In the doc string for nwscore
, write out the new signature, and describe its functionality for someone that's never used it before. You can use the docstrings in your assignments, or the ones from your favorite julia functions as inspiration.
Remember that you can type ?
in the julia REPL to bring up the help REPL
help?> isa
search: isa isascii isapprox isabspath isassigned isabstracttype disable_sigint isnan ispath isvalid ismarked istaskdone istaskfailed istaskstarted isreal
isa(x, type) -> Bool
Determine whether x is of the given type. Can also be used as an infix operator, e.g. x isa type.
Examples
≡≡≡≡≡≡≡≡≡≡
julia> isa(1, Int)
true
julia> isa(1, Matrix)
false
julia> isa(1, Char)
false
julia> isa(1, Number)
true
julia> 1 isa Number
true
You may spread your documentation out accross all of the methods, or do a single docstring that contains information about all methods.
In preparation for completing the Needleman Wunsch alignment, you should start thinking about how it will actually work. Assume that you want to write a function nwalign()
that takes 2 sequences and a scoring system, and returns the best alignment.
Some things to consider:
What is the form of the returned value? Eg. is it a String, a Tuple? Do you return the score as well?
What happens when there's only 1 best alignment? What happens when there's more than 1?
What kinds of inputs are allowed? Are there multiple methods of your function?
There are many things to consider when developing functionality, but thinking about inputs and outputs is generally a good way to start.
Create a new testset in test/runtests.jl
that includes some tests for how you think nwalign()

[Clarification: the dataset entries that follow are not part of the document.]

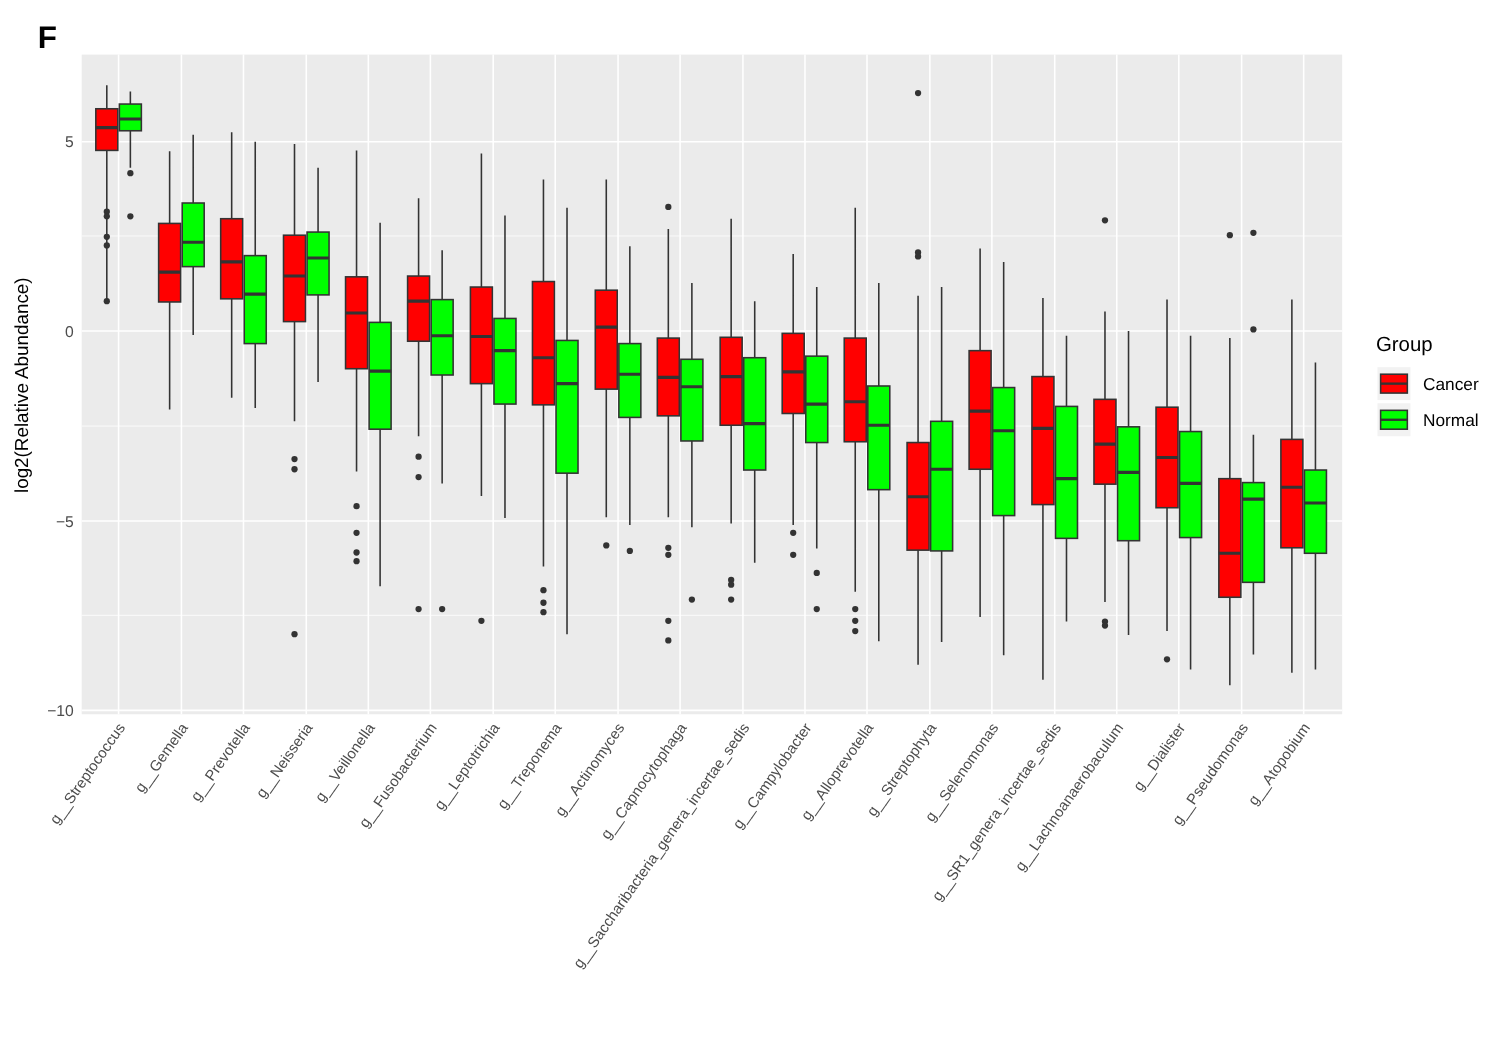F
5
0
−5
−10
log2(Relative Abundance)
g__Streptococcus
g__Gemella
g__Prevotella
g__Neisseria
g__Veillonella
g__Fusobacterium
g__Leptotrichia
g__Treponema
g__Actinomyces
g__Capnocytophaga
g__Saccharibacteria_genera_incertae_sedis
g__Campylobacter
g__Alloprevotella
g__Streptophyta
g__Selenomonas
g__SR1_genera_incertae_sedis
g__Lachnoanaerobaculum
g__Dialister
g__Pseudomonas
g__Atopobium
Group
Cancer
Normal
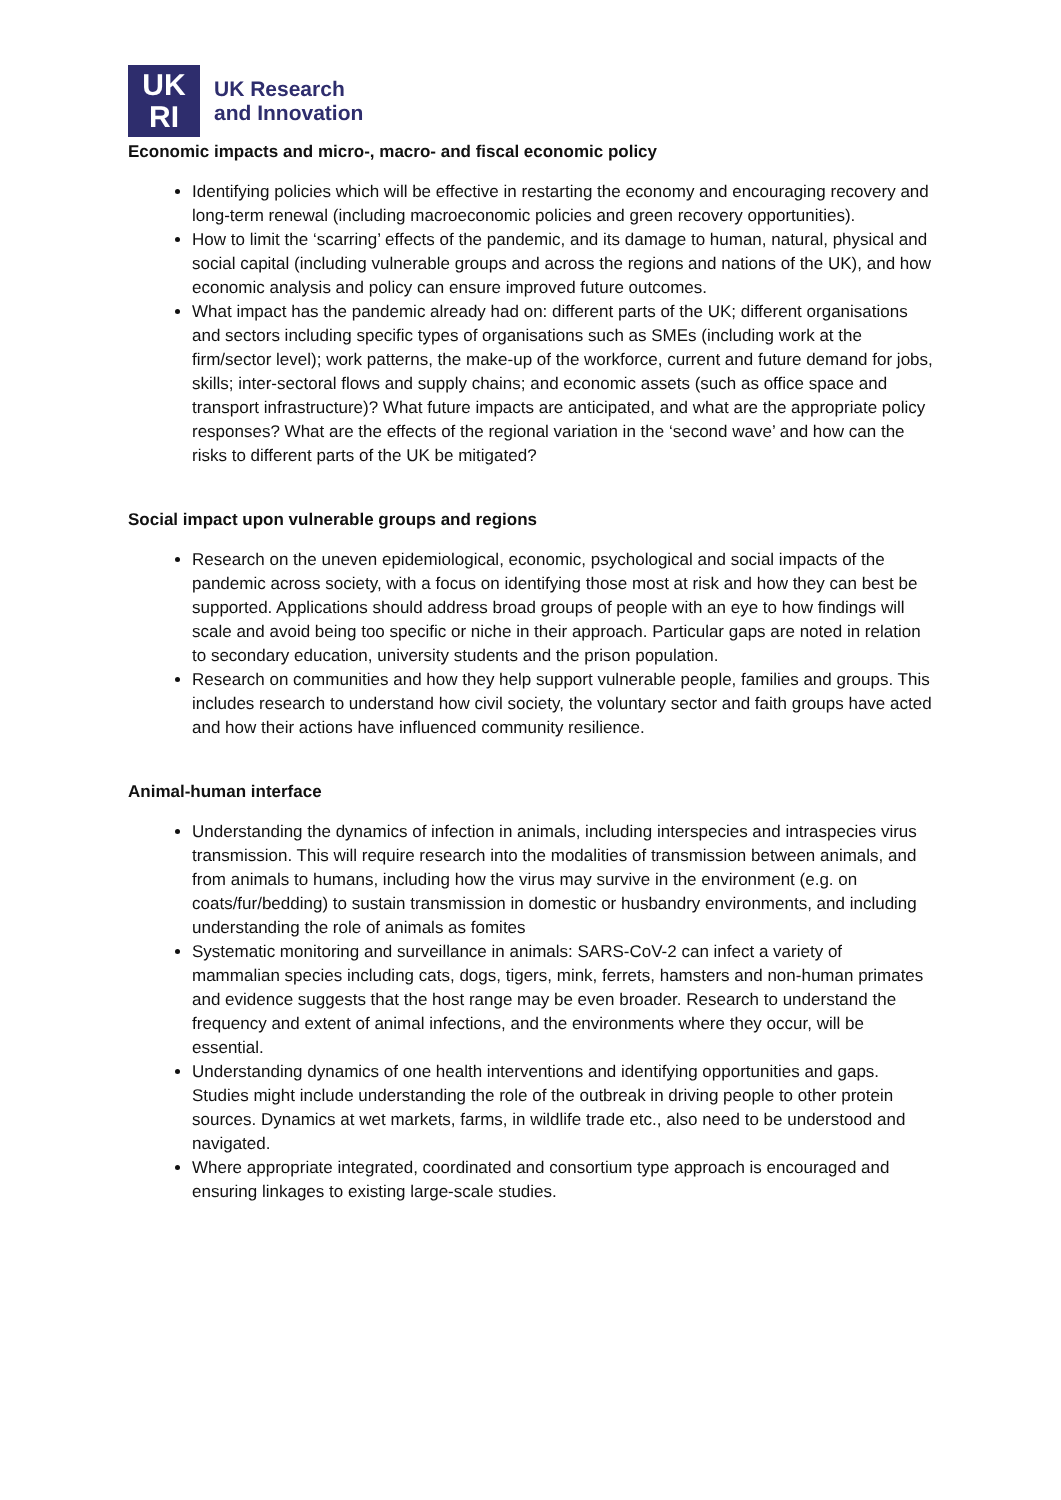UK
RI
UK Research
and Innovation
Economic impacts and micro-, macro- and fiscal economic policy
Identifying policies which will be effective in restarting the economy and encouraging recovery and long-term renewal (including macroeconomic policies and green recovery opportunities).
How to limit the ‘scarring’ effects of the pandemic, and its damage to human, natural, physical and social capital (including vulnerable groups and across the regions and nations of the UK), and how economic analysis and policy can ensure improved future outcomes.
What impact has the pandemic already had on: different parts of the UK; different organisations and sectors including specific types of organisations such as SMEs (including work at the firm/sector level); work patterns, the make-up of the workforce, current and future demand for jobs, skills; inter-sectoral flows and supply chains; and economic assets (such as office space and transport infrastructure)? What future impacts are anticipated, and what are the appropriate policy responses? What are the effects of the regional variation in the ‘second wave’ and how can the risks to different parts of the UK be mitigated?
Social impact upon vulnerable groups and regions
Research on the uneven epidemiological, economic, psychological and social impacts of the pandemic across society, with a focus on identifying those most at risk and how they can best be supported. Applications should address broad groups of people with an eye to how findings will scale and avoid being too specific or niche in their approach. Particular gaps are noted in relation to secondary education, university students and the prison population.
Research on communities and how they help support vulnerable people, families and groups. This includes research to understand how civil society, the voluntary sector and faith groups have acted and how their actions have influenced community resilience.
Animal-human interface
Understanding the dynamics of infection in animals, including interspecies and intraspecies virus transmission. This will require research into the modalities of transmission between animals, and from animals to humans, including how the virus may survive in the environment (e.g. on coats/fur/bedding) to sustain transmission in domestic or husbandry environments, and including understanding the role of animals as fomites
Systematic monitoring and surveillance in animals: SARS-CoV-2 can infect a variety of mammalian species including cats, dogs, tigers, mink, ferrets, hamsters and non-human primates and evidence suggests that the host range may be even broader. Research to understand the frequency and extent of animal infections, and the environments where they occur, will be essential.
Understanding dynamics of one health interventions and identifying opportunities and gaps. Studies might include understanding the role of the outbreak in driving people to other protein sources. Dynamics at wet markets, farms, in wildlife trade etc., also need to be understood and navigated.
Where appropriate integrated, coordinated and consortium type approach is encouraged and ensuring linkages to existing large-scale studies.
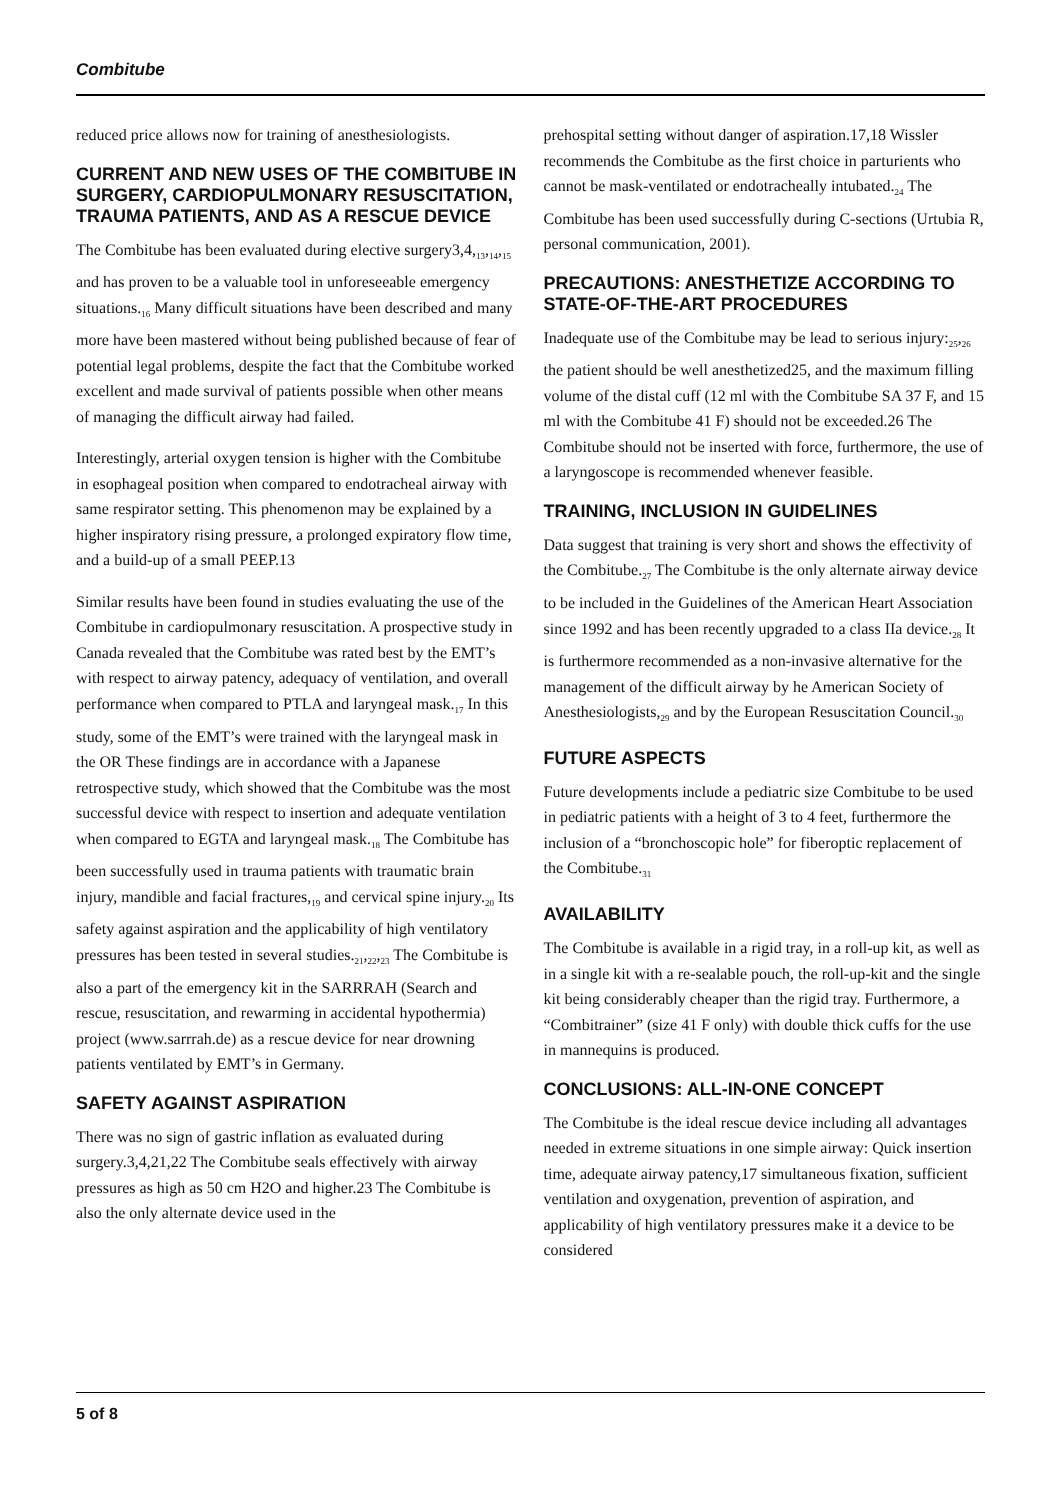Combitube
reduced price allows now for training of anesthesiologists.
CURRENT AND NEW USES OF THE COMBITUBE IN SURGERY, CARDIOPULMONARY RESUSCITATION, TRAUMA PATIENTS, AND AS A RESCUE DEVICE
The Combitube has been evaluated during elective surgery3,4,<sub>13</sub>,<sub>14</sub>,<sub>15</sub> and has proven to be a valuable tool in unforeseeable emergency situations.<sub>16</sub> Many difficult situations have been described and many more have been mastered without being published because of fear of potential legal problems, despite the fact that the Combitube worked excellent and made survival of patients possible when other means of managing the difficult airway had failed.
Interestingly, arterial oxygen tension is higher with the Combitube in esophageal position when compared to endotracheal airway with same respirator setting. This phenomenon may be explained by a higher inspiratory rising pressure, a prolonged expiratory flow time, and a build-up of a small PEEP.13
Similar results have been found in studies evaluating the use of the Combitube in cardiopulmonary resuscitation. A prospective study in Canada revealed that the Combitube was rated best by the EMT’s with respect to airway patency, adequacy of ventilation, and overall performance when compared to PTLA and laryngeal mask.<sub>17</sub> In this study, some of the EMT’s were trained with the laryngeal mask in the OR These findings are in accordance with a Japanese retrospective study, which showed that the Combitube was the most successful device with respect to insertion and adequate ventilation when compared to EGTA and laryngeal mask.<sub>18</sub> The Combitube has been successfully used in trauma patients with traumatic brain injury, mandible and facial fractures,<sub>19</sub> and cervical spine injury.<sub>20</sub> Its safety against aspiration and the applicability of high ventilatory pressures has been tested in several studies.<sub>21</sub>,<sub>22</sub>,<sub>23</sub> The Combitube is also a part of the emergency kit in the SARRRAH (Search and rescue, resuscitation, and rewarming in accidental hypothermia) project (www.sarrrah.de) as a rescue device for near drowning patients ventilated by EMT’s in Germany.
SAFETY AGAINST ASPIRATION
There was no sign of gastric inflation as evaluated during surgery.3,4,21,22 The Combitube seals effectively with airway pressures as high as 50 cm H2O and higher.23 The Combitube is also the only alternate device used in the
prehospital setting without danger of aspiration.17,18 Wissler recommends the Combitube as the first choice in parturients who cannot be mask-ventilated or endotracheally intubated.<sub>24</sub> The Combitube has been used successfully during C-sections (Urtubia R, personal communication, 2001).
PRECAUTIONS: ANESTHETIZE ACCORDING TO STATE-OF-THE-ART PROCEDURES
Inadequate use of the Combitube may be lead to serious injury:<sub>25</sub>,<sub>26</sub> the patient should be well anesthetized25, and the maximum filling volume of the distal cuff (12 ml with the Combitube SA 37 F, and 15 ml with the Combitube 41 F) should not be exceeded.26 The Combitube should not be inserted with force, furthermore, the use of a laryngoscope is recommended whenever feasible.
TRAINING, INCLUSION IN GUIDELINES
Data suggest that training is very short and shows the effectivity of the Combitube.<sub>27</sub> The Combitube is the only alternate airway device to be included in the Guidelines of the American Heart Association since 1992 and has been recently upgraded to a class IIa device.<sub>28</sub> It is furthermore recommended as a non-invasive alternative for the management of the difficult airway by he American Society of Anesthesiologists,<sub>29</sub> and by the European Resuscitation Council.<sub>30</sub>
FUTURE ASPECTS
Future developments include a pediatric size Combitube to be used in pediatric patients with a height of 3 to 4 feet, furthermore the inclusion of a “bronchoscopic hole” for fiberoptic replacement of the Combitube.<sub>31</sub>
AVAILABILITY
The Combitube is available in a rigid tray, in a roll-up kit, as well as in a single kit with a re-sealable pouch, the roll-up-kit and the single kit being considerably cheaper than the rigid tray. Furthermore, a “Combitrainer” (size 41 F only) with double thick cuffs for the use in mannequins is produced.
CONCLUSIONS: ALL-IN-ONE CONCEPT
The Combitube is the ideal rescue device including all advantages needed in extreme situations in one simple airway: Quick insertion time, adequate airway patency,17 simultaneous fixation, sufficient ventilation and oxygenation, prevention of aspiration, and applicability of high ventilatory pressures make it a device to be considered
5 of 8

should work. Also create a skeleton function in src/needleman_wunsch.jl
, eg
function nwalign()
# aligner
end
and add it to the exports in src/BISC195Labs.jl
. Take a look at your assignments if you're unsure how to make a new testset, or how to do exports.
Once you've done this, you should see your new testset with failing tests when you run them - if you get a LoadError
or something else that prevents your tests from running at all, you've probably just got an issue with syntax.
If you set up your pull request correctly in Step 1, you should just be able to git push
, and your pull request will update.
You don't need to wait until you've finished to push your code. Push early and often, I say!